Register allocation. Add a register allocator to utilize multiple registers in the generated code. It's not reasonable to try to implement a global graph-coloring register allocator in the time available, but it is possible to do much better in basic blocks than the single-register strategy outlined in class. The textbook outlines a couple of possible strategies in sec. 13.3; the bottom-up local allocator is probably simpler and probably stands a better chance of being successfully implemented for our project. Although the discussion in 13.3 assumes that the program has been transformed into some sort of lower-level IR, it is possible to do bottom-up local allocation on the fly as the compiler generates code. The key observation is to treat every label in the code as the beginning of a basic block, and every jump or call instruction as the end of one (meaning that the next instruction begins a basic block even if it is not labeled). The register allocator needs to initialize its state at the beginning of each sequence of straight-line code (basic block), and adjust the contents of the registers at the end of each block by generating code if needed to leave necessary values in predictable places or push them to memory.

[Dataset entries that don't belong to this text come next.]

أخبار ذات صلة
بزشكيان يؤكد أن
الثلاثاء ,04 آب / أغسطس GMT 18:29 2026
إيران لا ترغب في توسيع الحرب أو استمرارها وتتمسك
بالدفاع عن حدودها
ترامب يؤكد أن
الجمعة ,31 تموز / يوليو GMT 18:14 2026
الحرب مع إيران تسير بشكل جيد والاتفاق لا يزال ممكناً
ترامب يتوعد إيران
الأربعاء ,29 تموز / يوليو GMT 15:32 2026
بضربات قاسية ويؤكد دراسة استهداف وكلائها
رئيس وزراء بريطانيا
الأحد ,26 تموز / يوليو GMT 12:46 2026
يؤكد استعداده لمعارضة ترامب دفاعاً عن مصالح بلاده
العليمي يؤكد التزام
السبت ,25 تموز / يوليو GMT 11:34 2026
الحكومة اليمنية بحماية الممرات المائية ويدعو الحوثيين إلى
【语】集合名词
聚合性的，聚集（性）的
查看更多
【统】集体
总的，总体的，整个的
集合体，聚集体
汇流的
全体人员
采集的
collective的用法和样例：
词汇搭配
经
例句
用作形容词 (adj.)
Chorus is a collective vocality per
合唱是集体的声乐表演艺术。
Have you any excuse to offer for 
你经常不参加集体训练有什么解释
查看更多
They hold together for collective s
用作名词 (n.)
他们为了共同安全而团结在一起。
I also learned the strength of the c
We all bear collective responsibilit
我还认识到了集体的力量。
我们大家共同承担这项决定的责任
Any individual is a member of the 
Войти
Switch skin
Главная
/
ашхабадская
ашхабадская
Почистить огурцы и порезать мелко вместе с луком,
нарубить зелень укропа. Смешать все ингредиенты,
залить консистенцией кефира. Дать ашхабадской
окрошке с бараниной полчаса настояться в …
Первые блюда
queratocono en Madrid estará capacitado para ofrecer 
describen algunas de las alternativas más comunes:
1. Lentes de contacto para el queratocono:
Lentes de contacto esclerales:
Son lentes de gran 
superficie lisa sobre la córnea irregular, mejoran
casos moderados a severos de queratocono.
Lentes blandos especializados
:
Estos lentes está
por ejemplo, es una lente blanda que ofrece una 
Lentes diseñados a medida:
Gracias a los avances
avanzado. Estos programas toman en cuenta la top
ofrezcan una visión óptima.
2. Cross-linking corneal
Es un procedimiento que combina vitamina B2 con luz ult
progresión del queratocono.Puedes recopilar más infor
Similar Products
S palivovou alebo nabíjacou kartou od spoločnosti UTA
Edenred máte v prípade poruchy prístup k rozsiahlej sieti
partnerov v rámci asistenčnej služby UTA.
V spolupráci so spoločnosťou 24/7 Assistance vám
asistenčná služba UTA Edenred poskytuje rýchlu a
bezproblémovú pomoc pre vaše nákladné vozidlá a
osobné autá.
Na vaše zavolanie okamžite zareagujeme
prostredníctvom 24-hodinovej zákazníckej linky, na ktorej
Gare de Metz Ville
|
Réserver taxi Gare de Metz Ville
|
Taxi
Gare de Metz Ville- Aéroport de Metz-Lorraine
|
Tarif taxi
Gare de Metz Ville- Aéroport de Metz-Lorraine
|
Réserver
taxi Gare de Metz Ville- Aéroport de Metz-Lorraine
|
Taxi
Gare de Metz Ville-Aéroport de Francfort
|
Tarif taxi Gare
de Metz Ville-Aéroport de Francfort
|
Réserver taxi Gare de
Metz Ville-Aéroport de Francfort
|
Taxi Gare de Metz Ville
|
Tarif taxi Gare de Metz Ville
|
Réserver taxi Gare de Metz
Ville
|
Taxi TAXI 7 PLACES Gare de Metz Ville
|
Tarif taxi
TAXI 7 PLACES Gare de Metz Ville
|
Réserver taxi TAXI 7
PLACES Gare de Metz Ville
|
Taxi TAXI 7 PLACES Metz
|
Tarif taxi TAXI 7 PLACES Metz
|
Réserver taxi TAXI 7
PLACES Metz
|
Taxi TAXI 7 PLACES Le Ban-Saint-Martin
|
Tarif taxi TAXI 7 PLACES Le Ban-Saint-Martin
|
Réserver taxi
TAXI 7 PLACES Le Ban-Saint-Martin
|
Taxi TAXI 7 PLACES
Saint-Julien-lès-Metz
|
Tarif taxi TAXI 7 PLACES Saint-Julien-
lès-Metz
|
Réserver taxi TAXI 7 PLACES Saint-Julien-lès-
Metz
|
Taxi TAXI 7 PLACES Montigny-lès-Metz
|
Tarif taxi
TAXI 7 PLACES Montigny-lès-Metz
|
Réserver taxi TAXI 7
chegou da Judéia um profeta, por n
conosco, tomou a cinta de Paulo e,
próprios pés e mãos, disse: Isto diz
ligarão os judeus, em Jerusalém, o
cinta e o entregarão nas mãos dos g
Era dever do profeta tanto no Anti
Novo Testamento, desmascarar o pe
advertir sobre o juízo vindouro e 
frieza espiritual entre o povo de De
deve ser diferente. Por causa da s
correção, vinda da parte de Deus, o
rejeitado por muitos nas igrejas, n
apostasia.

Improved code generation / peephole optimizations. The simple
code generation strategy outlined in class generates many, many extra
push and pop instructions, loads values from memory even if they were
just stored and are still present in a register, stores method
arguments in memory and then reloads them right before each method call, has
potentially extraneous save operations for argument registers at the beginning
of each function body just to be
safe, restricts function parameter lists to have five or fewer arguments
beyond the this
parameter,
materializes Boolean results as 0 or 1 even when all that is
needed is a simpler compare and branch, makes no effort to keep track of
constant values and fold them at compile time, and so forth.
Groups that pick this option should propose at least three specific, non-trivial
improvements to be implemented for this part of the project
when they discuss their plans with the instructor.
If you implement a better register allocator (above), it should be
easy to eliminate even more redundant copy operations between
registers and between registers and memory.
If you have other ideas or interests, please discuss them with the instructor.